**Exercise instructions**
Can you copy every line of the records below word for word, keeping them in the same order?

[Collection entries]
_ _ _ _ _
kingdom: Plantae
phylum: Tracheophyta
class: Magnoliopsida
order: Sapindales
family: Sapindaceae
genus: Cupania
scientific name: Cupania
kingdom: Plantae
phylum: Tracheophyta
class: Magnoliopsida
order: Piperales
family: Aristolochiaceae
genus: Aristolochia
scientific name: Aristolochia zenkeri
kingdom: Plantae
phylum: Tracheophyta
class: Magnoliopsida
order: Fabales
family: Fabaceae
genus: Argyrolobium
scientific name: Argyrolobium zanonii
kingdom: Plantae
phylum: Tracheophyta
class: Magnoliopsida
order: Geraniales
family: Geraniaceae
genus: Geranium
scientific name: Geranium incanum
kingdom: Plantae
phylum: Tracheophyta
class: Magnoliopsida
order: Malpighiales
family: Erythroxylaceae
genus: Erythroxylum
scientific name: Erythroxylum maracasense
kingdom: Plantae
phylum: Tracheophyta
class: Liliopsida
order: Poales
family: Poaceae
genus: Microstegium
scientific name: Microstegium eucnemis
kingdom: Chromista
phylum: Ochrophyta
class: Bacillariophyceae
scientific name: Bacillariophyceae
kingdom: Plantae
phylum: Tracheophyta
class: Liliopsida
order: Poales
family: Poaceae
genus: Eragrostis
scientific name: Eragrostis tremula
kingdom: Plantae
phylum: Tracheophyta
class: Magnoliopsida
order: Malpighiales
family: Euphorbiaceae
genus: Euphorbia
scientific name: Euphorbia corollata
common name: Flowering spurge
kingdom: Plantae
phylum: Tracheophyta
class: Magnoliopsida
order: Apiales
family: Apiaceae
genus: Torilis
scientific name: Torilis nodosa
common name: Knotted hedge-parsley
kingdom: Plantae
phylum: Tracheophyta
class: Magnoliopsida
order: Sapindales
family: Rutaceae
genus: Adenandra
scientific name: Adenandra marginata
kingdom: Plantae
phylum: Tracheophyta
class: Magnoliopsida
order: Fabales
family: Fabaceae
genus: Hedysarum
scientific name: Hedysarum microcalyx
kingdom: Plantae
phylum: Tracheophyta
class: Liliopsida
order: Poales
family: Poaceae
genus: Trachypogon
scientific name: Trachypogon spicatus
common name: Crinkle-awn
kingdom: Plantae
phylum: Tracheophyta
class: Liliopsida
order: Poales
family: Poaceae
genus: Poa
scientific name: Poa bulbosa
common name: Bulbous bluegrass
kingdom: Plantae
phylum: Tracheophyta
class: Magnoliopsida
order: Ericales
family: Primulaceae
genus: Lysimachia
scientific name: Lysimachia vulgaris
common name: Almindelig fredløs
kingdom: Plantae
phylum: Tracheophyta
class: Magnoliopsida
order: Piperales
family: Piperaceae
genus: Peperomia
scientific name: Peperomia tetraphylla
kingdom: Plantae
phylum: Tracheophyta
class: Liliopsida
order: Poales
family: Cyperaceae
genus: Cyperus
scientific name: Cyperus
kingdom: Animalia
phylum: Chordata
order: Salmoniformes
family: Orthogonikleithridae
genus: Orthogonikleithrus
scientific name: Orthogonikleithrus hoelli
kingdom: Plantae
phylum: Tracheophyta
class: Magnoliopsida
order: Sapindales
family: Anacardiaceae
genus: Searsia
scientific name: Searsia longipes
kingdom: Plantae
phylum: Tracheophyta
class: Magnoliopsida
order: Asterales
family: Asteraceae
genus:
_ _ _ _ _
**Exercise result**
kingdom: Plantae
phylum: Tracheophyta
class: Magnoliopsida
order: Sapindales
family: Sapindaceae
genus: Cupania
scientific name: Cupania
kingdom: Plantae
phylum: Tracheophyta
class: Magnoliopsida
order: Piperales
family: Aristolochiaceae
genus: Aristolochia
scientific name: Aristolochia zenkeri
kingdom: Plantae
phylum: Tracheophyta
class: Magnoliopsida
order: Fabales
family: Fabaceae
genus: Argyrolobium
scientific name: Argyrolobium zanonii
kingdom: Plantae
phylum: Tracheophyta
class: Magnoliopsida
order: Geraniales
family: Geraniaceae
genus: Geranium
scientific name: Geranium incanum
kingdom: Plantae
phylum: Tracheophyta
class: Magnoliopsida
order: Malpighiales
family: Erythroxylaceae
genus: Erythroxylum
scientific name: Erythroxylum maracasense
kingdom: Plantae
phylum: Tracheophyta
class: Liliopsida
order: Poales
family: Poaceae
genus: Microstegium
scientific name: Microstegium eucnemis
kingdom: Chromista
phylum: Ochrophyta
class: Bacillariophyceae
scientific name: Bacillariophyceae
kingdom: Plantae
phylum: Tracheophyta
class: Liliopsida
order: Poales
family: Poaceae
genus: Eragrostis
scientific name: Eragrostis tremula
kingdom: Plantae
phylum: Tracheophyta
class: Magnoliopsida
order: Malpighiales
family: Euphorbiaceae
genus: Euphorbia
scientific name: Euphorbia corollata
common name: Flowering spurge
kingdom: Plantae
phylum: Tracheophyta
class: Magnoliopsida
order: Apiales
family: Apiaceae
genus: Torilis
scientific name: Torilis nodosa
common name: Knotted hedge-parsley
kingdom: Plantae
phylum: Tracheophyta
class: Magnoliopsida
order: Sapindales
family: Rutaceae
genus: Adenandra
scientific name: Adenandra marginata
kingdom: Plantae
phylum: Tracheophyta
class: Magnoliopsida
order: Fabales
family: Fabaceae
genus: Hedysarum
scientific name: Hedysarum microcalyx
kingdom: Plantae
phylum: Tracheophyta
class: Liliopsida
order: Poales
family: Poaceae
genus: Trachypogon
scientific name: Trachypogon spicatus
common name: Crinkle-awn
kingdom: Plantae
phylum: Tracheophyta
class: Liliopsida
order: Poales
family: Poaceae
genus: Poa
scientific name: Poa bulbosa
common name: Bulbous bluegrass
kingdom: Plantae
phylum: Tracheophyta
class: Magnoliopsida
order: Ericales
family: Primulaceae
genus: Lysimachia
scientific name: Lysimachia vulgaris
common name: Almindelig fredløs
kingdom: Plantae
phylum: Tracheophyta
class: Magnoliopsida
order: Piperales
family: Piperaceae
genus: Peperomia
scientific name: Peperomia tetraphylla
kingdom: Plantae
phylum: Tracheophyta
class: Liliopsida
order: Poales
family: Cyperaceae
genus: Cyperus
scientific name: Cyperus
kingdom: Animalia
phylum: Chordata
order: Salmoniformes
family: Orthogonikleithridae
genus: Orthogonikleithrus
scientific name: Orthogonikleithrus hoelli
kingdom: Plantae
phylum: Tracheophyta
class: Magnoliopsida
order: Sapindales
family: Anacardiaceae
genus: Searsia
scientific name: Searsia longipes
kingdom: Plantae
phylum: Tracheophyta
class: Magnoliopsida
order: Asterales
family: Asteraceae
genus:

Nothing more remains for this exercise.